A style unlike anyone else in Genoa.
What makes Sacchi genuinely distinctive is the collision of influences running through his work. His detailed, sharply delineated, naturalistic – almost hyperreal – style reveals a regard for Northern European painting, while the sources for his figures and other influences are derived from Lombardy, Liguria and Flanders.
In practice this means paintings where the theology is Italian and the surfaces are Flemish. Look closely at any of his altarpieces and you find faces painted wrinkle by wrinkle, hands rendered tendon by tendon, objects (inkpots, leather-bound books, carved lecterns) described with the loving precision of a manuscript illuminator. Every crease around the eyes and each bone and tendon in the neck is carefully recorded, revealing not only his acute powers of observation but also his understanding of anatomy.
This was not the muscular drama of Michelangelo’s influence that dominated much Italian painting of the period. Sacchi’s figures are still, absorbed, quietly going about their business – a scholar reading, a saint writing, doctors of the church seated around a table as if in a monastery scriptorium. The mood is contemplative rather than theatrical.
A plague year ending.
|---|
**Brief A**:
Answer these from the passage on Sacchi's painting:
(i) From which regions are the sources for his figures and other influences derived?
(ii) Which objects are given as examples of things he described with a manuscript illuminator's precision?
(iii) How is the mood of his paintings characterized?
**Brief B**: Go on with the passage on Sacchi's painting from the point where it stops.
|---|
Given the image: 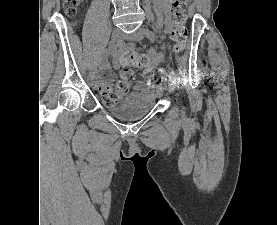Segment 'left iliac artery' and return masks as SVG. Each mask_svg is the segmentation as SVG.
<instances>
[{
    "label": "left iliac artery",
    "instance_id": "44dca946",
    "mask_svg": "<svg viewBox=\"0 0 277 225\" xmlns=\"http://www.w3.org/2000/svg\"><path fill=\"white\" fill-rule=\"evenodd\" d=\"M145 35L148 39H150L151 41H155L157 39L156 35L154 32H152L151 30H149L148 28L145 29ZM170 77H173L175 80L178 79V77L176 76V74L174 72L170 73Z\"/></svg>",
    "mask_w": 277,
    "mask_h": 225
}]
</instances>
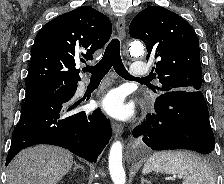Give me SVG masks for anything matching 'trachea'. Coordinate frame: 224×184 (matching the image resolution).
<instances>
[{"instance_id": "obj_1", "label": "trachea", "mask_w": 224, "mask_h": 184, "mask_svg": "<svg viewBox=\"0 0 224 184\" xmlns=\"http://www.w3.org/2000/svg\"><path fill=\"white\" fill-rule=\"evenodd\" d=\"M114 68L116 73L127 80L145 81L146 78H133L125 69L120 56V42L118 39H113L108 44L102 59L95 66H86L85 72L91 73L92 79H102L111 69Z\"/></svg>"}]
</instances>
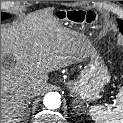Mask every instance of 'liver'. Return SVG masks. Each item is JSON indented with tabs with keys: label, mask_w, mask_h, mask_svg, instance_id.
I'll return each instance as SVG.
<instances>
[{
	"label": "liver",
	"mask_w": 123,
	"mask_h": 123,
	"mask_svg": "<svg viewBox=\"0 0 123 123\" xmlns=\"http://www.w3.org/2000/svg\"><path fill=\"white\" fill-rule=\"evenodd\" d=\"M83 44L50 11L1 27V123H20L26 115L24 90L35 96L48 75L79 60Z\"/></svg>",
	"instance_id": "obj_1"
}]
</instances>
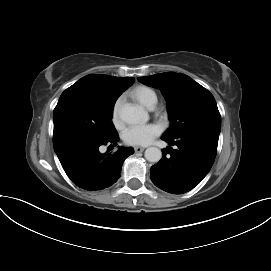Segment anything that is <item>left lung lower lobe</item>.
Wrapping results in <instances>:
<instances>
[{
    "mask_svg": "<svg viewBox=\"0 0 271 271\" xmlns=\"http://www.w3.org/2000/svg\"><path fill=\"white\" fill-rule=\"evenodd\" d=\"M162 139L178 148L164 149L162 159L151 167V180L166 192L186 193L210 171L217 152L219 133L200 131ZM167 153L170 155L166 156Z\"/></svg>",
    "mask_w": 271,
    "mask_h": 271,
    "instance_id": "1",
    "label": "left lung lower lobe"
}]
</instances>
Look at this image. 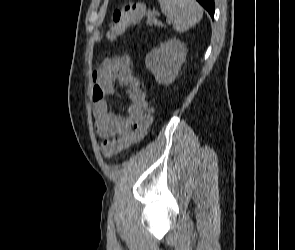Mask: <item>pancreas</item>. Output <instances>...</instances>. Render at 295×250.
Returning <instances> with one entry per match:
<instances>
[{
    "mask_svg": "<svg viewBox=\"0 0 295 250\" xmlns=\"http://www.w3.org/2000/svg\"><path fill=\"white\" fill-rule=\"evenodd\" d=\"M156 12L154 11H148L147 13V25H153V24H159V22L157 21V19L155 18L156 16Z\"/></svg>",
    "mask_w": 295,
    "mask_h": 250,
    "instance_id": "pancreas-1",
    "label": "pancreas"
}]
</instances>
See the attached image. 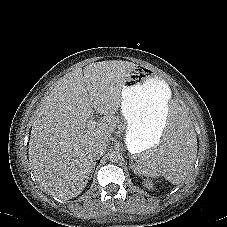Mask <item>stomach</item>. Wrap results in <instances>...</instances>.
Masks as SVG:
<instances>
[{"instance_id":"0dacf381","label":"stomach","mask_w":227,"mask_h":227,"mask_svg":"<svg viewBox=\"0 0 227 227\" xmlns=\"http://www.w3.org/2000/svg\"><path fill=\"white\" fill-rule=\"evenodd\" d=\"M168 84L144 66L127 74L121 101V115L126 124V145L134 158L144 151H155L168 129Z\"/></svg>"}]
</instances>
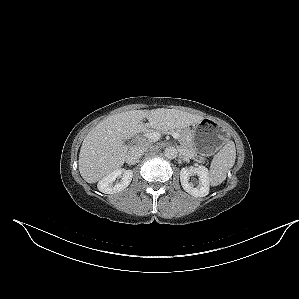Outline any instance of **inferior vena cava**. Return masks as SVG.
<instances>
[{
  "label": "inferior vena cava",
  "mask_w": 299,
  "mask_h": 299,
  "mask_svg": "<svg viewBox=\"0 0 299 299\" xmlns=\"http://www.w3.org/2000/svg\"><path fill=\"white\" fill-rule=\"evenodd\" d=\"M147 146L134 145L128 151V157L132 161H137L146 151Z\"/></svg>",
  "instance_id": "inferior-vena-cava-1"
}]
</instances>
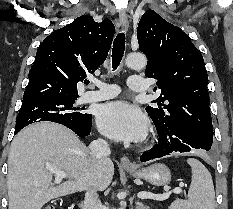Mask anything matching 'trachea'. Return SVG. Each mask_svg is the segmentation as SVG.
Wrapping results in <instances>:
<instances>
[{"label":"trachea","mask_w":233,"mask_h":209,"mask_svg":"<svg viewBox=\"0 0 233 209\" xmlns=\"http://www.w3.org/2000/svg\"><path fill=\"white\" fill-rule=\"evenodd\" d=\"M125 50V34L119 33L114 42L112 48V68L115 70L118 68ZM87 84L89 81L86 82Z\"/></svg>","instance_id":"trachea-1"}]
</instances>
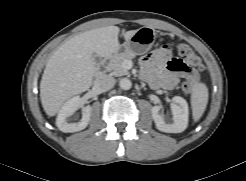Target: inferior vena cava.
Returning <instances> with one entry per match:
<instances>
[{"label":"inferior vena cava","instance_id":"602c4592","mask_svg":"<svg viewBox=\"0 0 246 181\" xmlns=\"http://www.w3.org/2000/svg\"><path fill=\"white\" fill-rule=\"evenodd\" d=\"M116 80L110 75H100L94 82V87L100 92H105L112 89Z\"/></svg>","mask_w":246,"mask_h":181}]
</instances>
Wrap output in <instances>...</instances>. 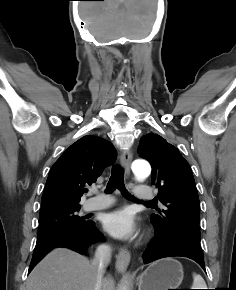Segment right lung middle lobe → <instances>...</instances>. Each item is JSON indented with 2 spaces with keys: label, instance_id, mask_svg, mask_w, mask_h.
|---|
**Task answer A**:
(i) Lombardy, Liguria and Flanders.
(ii) Inkpots, leather-bound books and carved lecterns.
(iii) As contemplative rather than theatrical.

**Task answer B**:
The summer of 1528 was brutal in Genoa. Plague had been moving through the city and Sacchi, like many, retreated to Albaro, the hillside suburb east of the centre, hoping to sit it out. He didn’t make it. He died there that summer, aged around forty-three, shortly before his younger brother Battista, whom he had trained himself over seven years. Two painters from the same family, gone within weeks of each other.
He left behind no school, no documented students beyond his brother, and a catalogue of works so small that attribution debates continue to this day. But what he left in Genoa – above all the altarpiece at Santa Maria di Castello – is enough to make a strong case for a longer visit.
Where to find his works.
His career in Genoa produced a small but remarkable body of work, a part of it still in the city. However, some significant works are now abroad. His earliest surviving painting, the Calvary (1514), is now in the Gemäldegalerie in Berlin. The following year he painted an altarpiece commissioned by a Knight of Jerusalem for the church of San Giovanni di Prè in Genoa. The central panel is now at the Louvre in Paris.
In 1526 he painted the Madonna Odigitria with Saints for a chapel in Santa Maria di Castello in Genoa – one of the few works that can still be admired in the very church for which it was made. A year later came what is generally considered his masterpiece: a large Deposition for the church of Monte Oliveto at Multedo, now Genoa Pegli, praised for its compositional complexity and emotional restraint.
Saint Paul Writing, a late work from the 1520s showing his mature style at its most concentrated, is now in the National Gallery in London.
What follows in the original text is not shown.